8 – 170m passwords stolen in Zynga hack, monitor says

More than 170m usernames and passwords were stolen from the company behind Words With Friends in a hack this year, according to a breach monitoring site. Zynga, a social game developer that made its name with Farmville a decade ago and acquired Words With Friends a year later, admitted to the hack in September, telling users that cyber-attacks were “one of the unfortunate realities of doing business today”. It did not reveal at the time how many accounts were affected. Now it has been revealed that the stolen database contained information on 172,869,660 unique accounts.

 

9 – Proposed standard would make warrant canaries machine-readable

For years, organisations have been using a common tactic called the warrant canary to warn people that the government has secretly demanded access to their private information. Now, a proposed standard could make this tool easier to use. Instead of some arbitrary language on a website, the warrant canary standard would be a file created using the JSON language, which is notable for displaying data as a list of key:value pairs readable by both people and machines. The file would include 11 codes with a value of zero (false) or one (true). These codes include WAR for warrants, GAG for gag orders, and TRAP for trap and trace orders, along with another code for subpoenas, all of which will have specific legal implications for an organisation and its users. If the value next to any of these keys is zero, the person of software reading the file can infer that none of the warnings have been triggered.
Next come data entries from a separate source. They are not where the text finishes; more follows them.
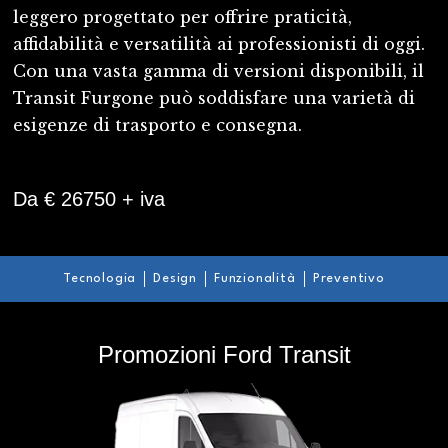
leggero progettato per offrire praticità,
affidabilità e versatilità ai professionisti di oggi.
Con una vasta gamma di versioni disponibili, il
Transit Furgone può soddisfare una varietà di
esigenze di trasporto e consegna.
Da € 26750 + iva
Tecnologia
Design
Funzionalità
Preventivo
Promozioni Ford Transit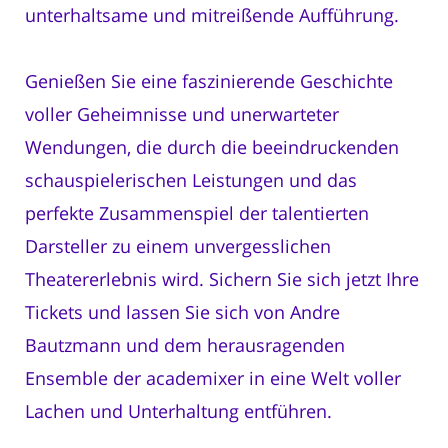
unterhaltsame und mitreißende Aufführung.
Genießen Sie eine faszinierende Geschichte
voller Geheimnisse und unerwarteter
Wendungen, die durch die beeindruckenden
schauspielerischen Leistungen und das
perfekte Zusammenspiel der talentierten
Darsteller zu einem unvergesslichen
Theatererlebnis wird. Sichern Sie sich jetzt Ihre
Tickets und lassen Sie sich von Andre
Bautzmann und dem herausragenden
Ensemble der academixer in eine Welt voller
Lachen und Unterhaltung entführen.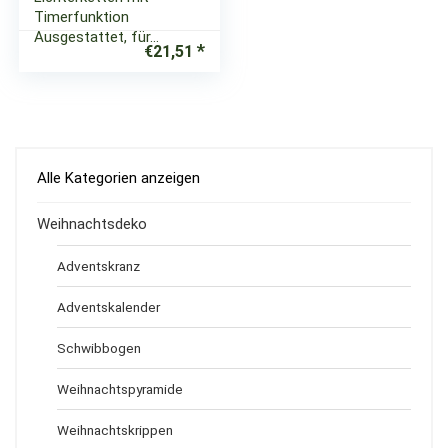
Timerfunktion
Ausgestattet, für…
€
21,51
Alle Kategorien anzeigen
Weihnachtsdeko
Adventskranz
Adventskalender
Schwibbogen
Weihnachtspyramide
Weihnachtskrippen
If the code changes to one, it’s cause for concern.

 

10 – NASA takes smarter Mars 2020 rover for first test-spin

The Mars 2020 rover has been equipped with superior autonomous-driving capabilities thanks to “higher-resolution, wide-field-of-view color navigation cameras, an extra computer for processing images and making maps, and more sophisticated auto-navigation software.” According to NASA, Mars 2020 can calculate a path on its own about five times faster than Curiosity, allowing it to cover more terrain even though it’s not a faster vehicle.